Anything to get the heck out of Kabul and back to the good ol’ USA?
It is a recognition, clearly, that the Afghan government is not only currently unsustainable, but unsustainable for the foreseeable future. Since he took office in late 2014, 45,000 members of Afghan President Ashraf Ghani’s security forces have been killed. All while the most recent reports show the government losing its grip on nearly half the country.
“There is virtually no possibility of a military victory over the Taliban,” The New York Times editorialized on New Year’s Day, “and little chance of leaving behind a self-sustaining democracy — facts that Washington’s policy community has mostly been unable to accept.”
Nation-building has failed, is failing and will continue to fail in the future. Why else negotiate with the opposition?
There is an alternative, we are told: Keep a significant contingent of U.S. troops in Afghanistan . . . forever. Or until we have fashioned a brand new westernized-Afghanistan that is no possible threat to us.
“Winning may not be an available option,” contends a new RAND report, “but losing . . . would be a blow to American credibility, the weakening of deterrence and the value of U.S. reassurance elsewhere, an increased terrorist threat emanating from the Afghan region, and the distinct possibility of a necessary return there under worse conditions.”
Some of those reasons are the same misguided rationales for staying so long in Vietnam.

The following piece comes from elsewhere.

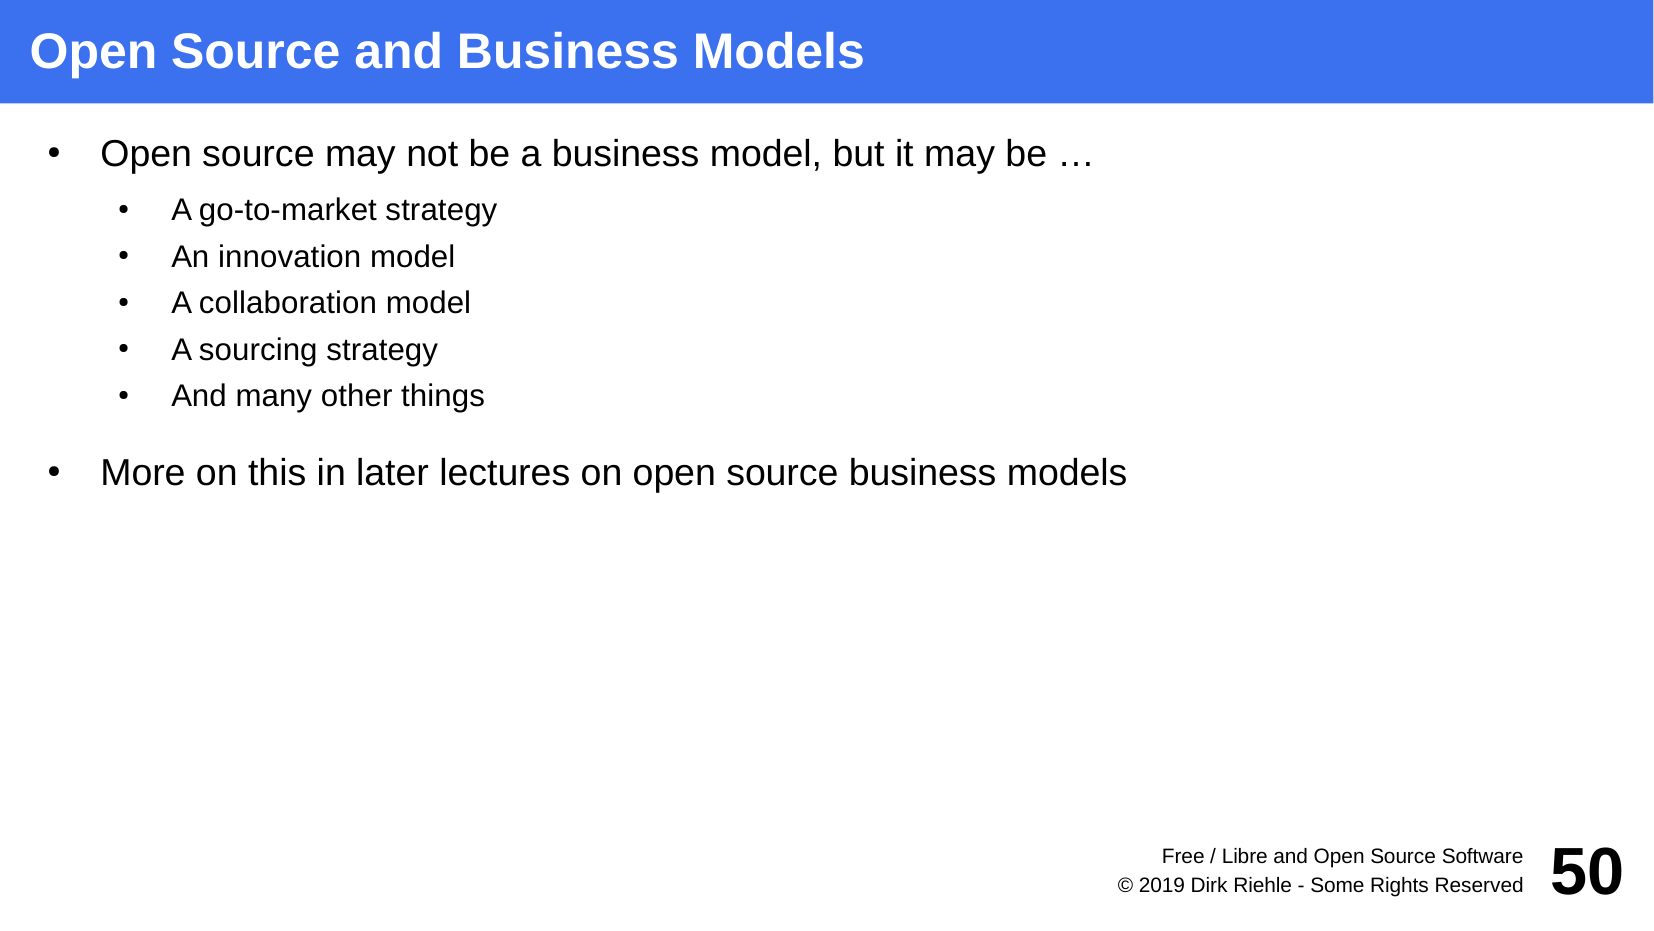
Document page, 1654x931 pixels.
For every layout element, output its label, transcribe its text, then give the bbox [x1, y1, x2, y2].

list Open source may not be a business model, but it may be … A go-to-market strategy An innovation model A collaboration model A sourcing strategy And many other things More on this in later lectures on open source business models [29, 132, 1625, 813]
title Open Source and Business Models [0, 0, 1654, 104]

Some are newly misguided.
Who wishes we were still fighting in Vietnam? Didn’t we “win” the Cold War less than 15 years after the fall of Saigon?
Instead of negotiating with the Taliban, let’s get it straight in our own collective national head that we cannot be a country militarily occupying other countries until they become “redeemed.” This is especially true when we realize they will never reach that exalted status.
We cannot do it to those who volunteer to be a soldier for us. Let occupation force participant get zero help wanted listings; our kids can go into another line of work.
We cannot remake Afghan culture and society through military force followed by money and experts, just as we could not make South Vietnam into a nation able to repel the North.
And we cannot fight everybody’s battles for them.
Or can we?
“As long as they aren’t taking many casualties,” argues Washington Post columnist Max Boot, “the public isn’t opposed to their deployment.”
Boot identified past cases in history in which wars and occupations lasted for a century or three, one being the 100-year British excursion into Afghanistan and Pakistan. He added that “U.S. troops are volunteers.” How that is supposed to factor into one’s moral compass per their possible future death or maiming, was left unspecified.
We had a good reason to go to war in Afghanistan. But having set up a new government and assisted it for nearly two decades, we now lack a good reason to stay.
Bring our troops home . . . with care.